Говорили с минуту, не более, потом мужской голос засмеялся, как мне почудилось, с сатанинскою злобою и я почти не слыхал его более: так далеко он отошел от окна.
Другой голос оставался ближе к окну, однако не так близко, как находился сначала первый голос.
Между разговаривавшими, очевидно, не происходило ничего, что изобличало бы спор или какой-либо повод к раздражению. Чего бы не дал я, чтоб между ними была ссора, – страшная ссора – а я бы выступил в роли покровителя и защитника оскорблённой красавицы! Как на зло, насколько я мог судить по тону голосов, долетавших до меня, они могли изображать собою в эту минуту самую мирную чету на свете. Немного погодя незнакомка запела преоригинальную песенку. Нужно ли говорить, что пение явственно доносится гораздо далее, чем разговор? Я отлично слышал каждое слово песни. Голос, если не ошибаюсь, принадлежал к числу пленительных меццо-сопрано; в нём звучала жилка драматизма и вместе с тем, показалось мне, легкий оттенок насмешливости. Я решаюсь привести топорный, но точный перевод этих слов:
Смерть и любовь в брачном союзе
Ждут и выглядывают из-за угла;
Рано поутру иль в позднюю пору
Они отмечают жертву свою.
Страстный ли вздох сожжет обречённого,
Холод ли смерти овеет его,
Ему не дойти – притаившись в засаде,
Смерть и любовь наблюдают за ним.
– Довольно, сударыня! – вдруг произнес старческий голос со строгостью. – Не намерены же вы, надеюсь, забавлять своим пением грумов и трактирных слуг на дворе.
Женский голос весело засмеялся.
– Вам, видно, хочется покапризничать!
С этими словами, кажется, старик затворил окно. По крайней мере, оно опустилось с таким стуком, что удивительно, как стекла уцелели.
Из числа тонких преград стекло – самая действенная для звука. Я после этого уже ничего не мог слышать, даже глухого отголоска беседы на нижнем этаже.
А какой дивный голос был у графини! Как он замирал и, снова постепенно усиливаясь, дрожал в воздухе густыми, богатыми звуками! Как волновал он меня, как глубоко трогал! Какая жалость, что грубый старый ворон имел право заглушить эту соловьиную песнь своим карканьем!
«Ну, что это за жизнь! – философствовал я про себя. – С терпением ангела, красотою Венеры и талантами всех муз, взятых вместе, прелестная графиня – раба. Она очень хорошо знает, кто занимает комнаты над нею; она слышала, как я поднимал своё окно. Разумеется, она пела для меня – да и ты, старый хрен, заподозрил это».

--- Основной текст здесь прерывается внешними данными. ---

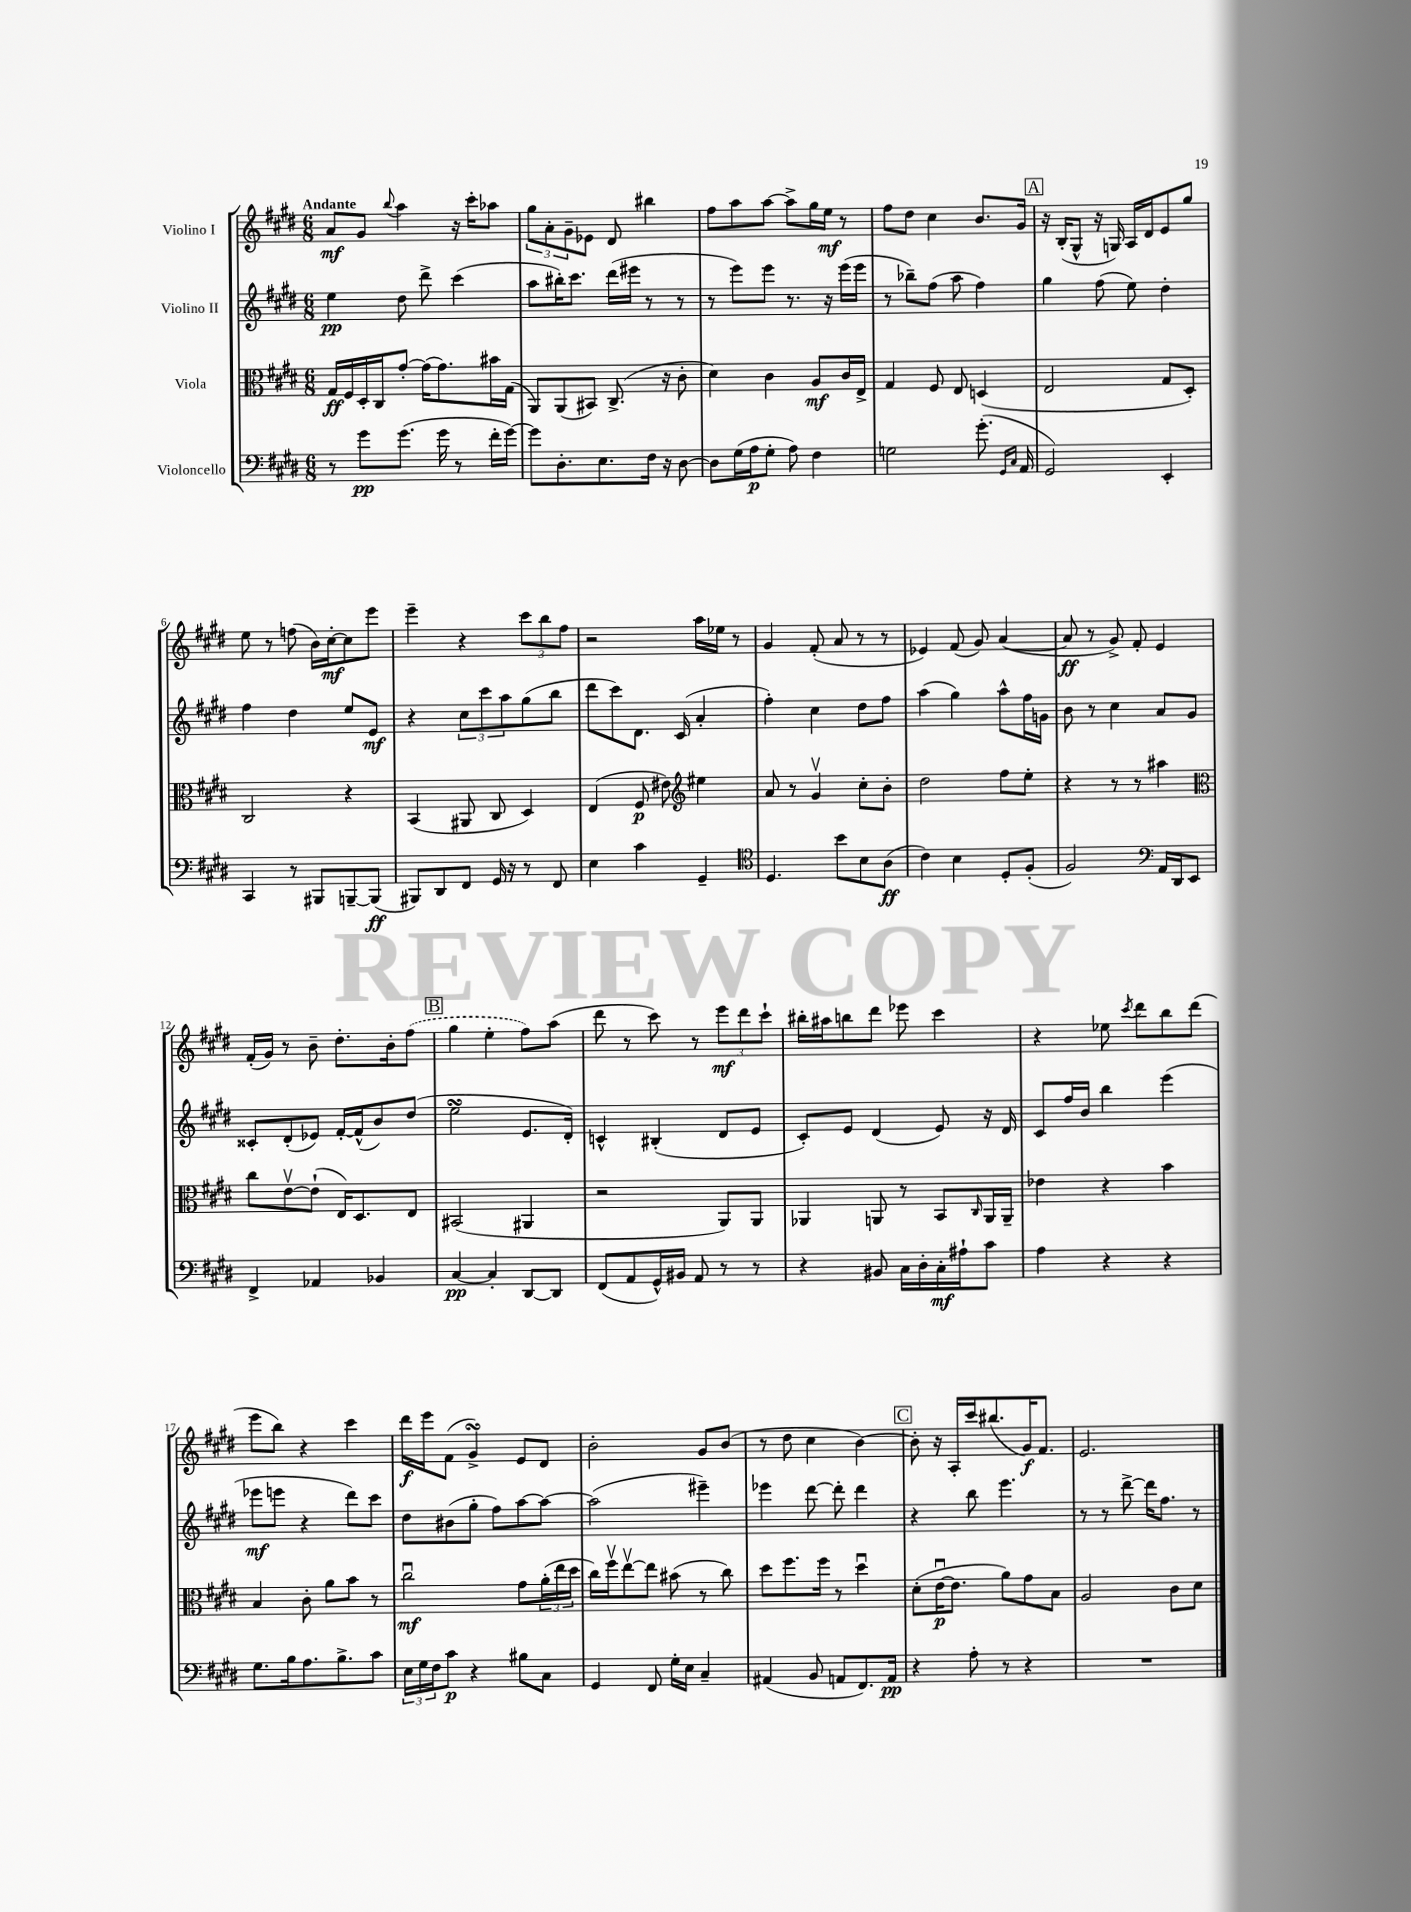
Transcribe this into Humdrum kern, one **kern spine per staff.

**kern	**kern	**kern	**kern
*staff4	*staff3	*staff2	*staff1
*clefF4	*clefC3	*clefG2	*clefG2
*k[f#c#g#d#]	*k[f#c#g#d#]	*k[f#c#g#d#]	*k[f#c#g#d#]
*M6/8	*M6/8	*M6/8	*M6/8
8r	16G#/LL	4ee\	8a/L
.	16F#/	.	.
8g#\L	16D#'/	.	8g#/J
.	16C#/J	.	.
.	.	.	8qqbb/
(8.g#\J	[8g#'/J	8dd#\	4aa\
.	(16g#\]LK	8ddd#^\	.
16g#\	8.g#\)	.	.
8r	.	(4ccc#\	16r
.	.	.	16ccc#'\LK
16f#'\LL	16b#\L	.	8aa-\J
[16g#\JJ)	(16G#\JJ	.	.
=	=	=	=
8g#\]L	8AA/L)	8aa\L	12gg#\L
.	.	.	12a'\
8.D#'\	(8AA/	16bb#'\K)	.
.	.	.	12g#~\
.	.	8.ccc#\J	.
.	8BB#/J)	.	8e-\J
8.E\	.	.	.
.	(8.C#^/	(16ddd#\LL	8d#/
.	.	16eee#\JJ	.
16F#\Jk	.	8r	4bb#\
16r	16r	.	.
[8D#\	8c#'\	8r	.
=	=	=	=
8D#\]L	4d#\)	8r	8ff#\L
(16G#\L	.	8eee\L)	8aa\
16A\J	.	.	.
8G#'\J	4c#\	8eee\J	[8aa\J
8A\)	.	8.r	8aa^\]L
4F#\	8A/L	.	16gg#\L
.	.	16r	16ee\JJ
.	16c#/L	(16eee\LL	8r
.	16E^/JJ	16eee\JJ	.
=	=	=	=
2G\	4G#/	8r	8ff#\L
.	.	8bb-~\L)	8dd#\J
.	8F#/	(8ff#\J	4cc#\
.	8E/	8aa\	.
(8.g#'\	(4D/	4ff#\)	8.b/L
16qqGG#/LL	.	.	.
16qqC#/JJ	.	.	.
16AA/	.	.	16g#/Jk
=	=	=	=
2GG#/)	2E/	4gg#\	16r
.	.	.	(16B'/LK
.	.	.	8G#^^/J
.	.	(8ff#\	16r
.	.	.	16G/)
.	.	8ee\)	16A/LL
.	.	.	16d#/J
4EE'/	8G#/L	4dd#'\	8e/
.	8D#'/J)	.	8gg#/J
=	=	=	=
4CC#/	2C#/	4ff#\	8ee\
.	.	.	8r
8r	.	4dd#\	(8ff\
8BBB#/L	.	.	16b\LL)
.	.	.	[16cc#'\J
[8BBB~/	4r	8ee/L	8cc#\]
(8BBB/]J	.	8e/J	8eee\J
=	=	=	=
8BBB#/L)	(4BB/	4r	4eee~\
8DD#/	.	.	.
8FF#/J	8AA#/	12cc#\L	4r
.	.	12ccc#\	.
16GG#/	8C#/	.	.
.	.	12aa\	.
16r	.	.	.
8r	4D#/)	(8gg#\	12ccc#\L
.	.	.	12bb\
8FF#/	.	8bb\J	.
.	.	.	12ff#\J
=	=	=	=
4E\	(4E/	8ddd#\L	2r
.	.	8ccc#\)	.
4c#\	8F#/	8.d#\J	.
.	8e#\)	.	.
.	.	(16c#/	.
*	*clefG2	*	*
4GG#~/	4ee#\	4a'/	16aa\LL
.	.	.	16ee-\JJ
.	.	.	8r
=	=	=	=
*clefC4	*	*	*
4.D#/	8a/	4ff#'\)	4g#/
.	8r	.	.
.	4g#v/	4cc#\	(8f#'/
8b\L	.	.	8a/
8B\	8cc#'\L	8dd#\L	8r
(8A\J	8b'\J	8ff#\J	8r
=	=	=	=
4c#\)	2dd#\	(4aa\	4e-/)
4B\	.	4gg#\)	(8f#/
.	.	.	8g#/)
8D#'/L	8ff#\L	8aa^^\L	([4a/
(8F#'/J	8ee'\J	16ff#\L	.
.	.	16g\JJ	.
=	=	=	=
2F#/)	4r	8b\	8a/]
.	.	8r	8r
.	8r	4cc#\	8g#^/)
.	8r	.	8f#'/
*clefF4	*	*	*
16AA/LL	4aa#\	8a/L	4e/
16DD#/J	.	.	.
8EE/J	.	8g#/J	.
=	=	=	=
*	*clefC3	*	*
4FF#^/	8cc#\L	8c##'/L	(16f#'/LL
.	.	.	16g#/JJ)
.	[8ev\	(8d#'/	8r
4AA-/	(8e`\]J	8e-/J)	8b~\
.	16E/LK)	[16f#'/LL	8.dd#'\L
.	8.D#/	(16f#^^/]J	.
4BB-/	.	8b/)	.
.	.	.	16b'\k
.	8E/J	(8dd#/J	(8ff#\J
=	=	=	=
[4C#/	(2BB#/	2ee\	4gg#\
4C#'/]	.	.	4ee'\
[8DD#/L	4AA#/	8.e/L	8ff#\L)
8DD#/]J	.	.	(8aa\J
.	.	16d#'/Jk)	.
=	=	=	=
(8FF#/L	2r	4c^^/	8ddd#\
8AA/	.	.	8r
16GG#^^/L)	.	(4B#'/	8ccc#\)
16BB#/JJ	.	.	.
8AA/	.	.	8r
8r	8AA/L)	8d#/L	12eee\L
.	.	.	12ddd#\
8r	8AA/J	8e/J	.
.	.	.	12ccc#`\J
=	=	=	=
4r	4AA-/	8c#'/L)	16bb#'\LL
.	.	.	16aa#\J
.	.	8e/J	8bb\
8BB#/	8AA/	(4d#/	8ddd#\J
16C#\LL	8r	.	8eee-\
16D#'\	.	.	.
16C#'\	8BB/L	8e/)	4ccc#\
16A#`\J	.	.	.
.	16qqC#/	.	.
8c#\J	16AA/L	16r	.
.	16AA~/JJ	16d#/	.
=	=	=	=
4A\	4e-\	8c#/L	4r
.	.	16ff#/L	.
.	.	16b/JJ	.
4r	4r	4bb\	8ee-\
.	.	.	8qccc#/
.	.	.	8ddd#\L
4r	4b\	(4eee\	8bb\
.	.	.	(8ddd#\J
=	=	=	=
8.G#\L	4B/	8eee-\L	8eee\L
.	.	8eee\J	8bb\J)
16B\k	.	.	.
8.A\	8c#'\	4r	4r
.	8a\L	.	.
8.B^\	.	.	.
.	8b\J	8ddd#\L)	4ccc#\
8c#\J	8r	8ccc#\J	.
=	=	=	=
24E\LL	2cc#u\	8dd#\L	16ddd#\LL
24G#\	.	.	.
.	.	.	16eee\J
24F#\J	.	.	.
8c#\J	.	(8b#\	(8f#\J
4r	.	8gg#'\J	4g#^/)
.	.	8ff#\L)	.
8B#\L	8g#\L	[8aa\	8e/L
8C#\J	(24a'\L	8aa\_J	8d#/J
.	24ee\	.	.
.	24dd#\JJ	.	.
=	=	=	=
4GG#/	16cc#\LL)	(2aa\]	2b'\
.	16ff#v\J	.	.
.	[8eev\	.	.
8FF#/	8ee\]J	.	.
16G#'\LL	(8b#\	.	.
16E\JJ	.	.	.
4C#~/	8r	4eee#~\)	8g#/L
.	8cc#\)	.	(8b/J
=	=	=	=
(4AA#/	8dd#\L	4eee-\	8r
.	8.ff#\	.	8dd#\
8BB/	.	[8ddd#\	4cc#\
.	16ff#\Jk	.	.
8AA/L	8r	8ddd#'\]	.
8.FF#/)	4dd#u\	4ddd#\	[4b\)
16AA/Jk	.	.	.
=	=	=	=
4r	(8d#'\L	4r	8b'\]
.	[16eu\K	.	16r
.	8.e\]J	.	16A'/LL
8A'\	.	8bb\	16ccc#/J
.	.	.	(8.bb#/
8r	8a\L)	4.eee\	.
4r	8g#\	.	16g#/K)
.	.	.	8.f#/J
.	8B\J	.	.
=	=	=	=
2.r	2A/	8r	2.e/
.	.	8r	.
.	.	[8ddd#^\	.
.	.	16ddd#\]LK	.
.	.	8.ff#\J	.
.	8c#\L	.	.
.	8d#\J	8r	.
==	==	==	==
*-	*-	*-	*-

В приятнейшем волнении я вышел из своей комнаты и сошёл с лестницы. Мимо двери графа я прошел очень медленно. Разве не могло быть, чтоб очаровательная певица вышла из неё именно в это время? Я уронил свою трость на площадке и поднял её очень, очень неторопливо, разумеется. Но счастье мне не благоприятствовало. Не мог же я простоять весь вечер на этой площадке и все поднимать трость. Волей-неволей пришлось сойти в переднюю.
Посмотрев на часы, я увидал, что до ужина остаётся только пятнадцать минут.
Теперь все приходили в движение, все гостиницы представляли собою хаос; при этом можно было ожидать, что многие сделают то, чего не делали никогда прежде. Ну, как граф и графиня в первый раз в жизни вместе явятся к общему столу?!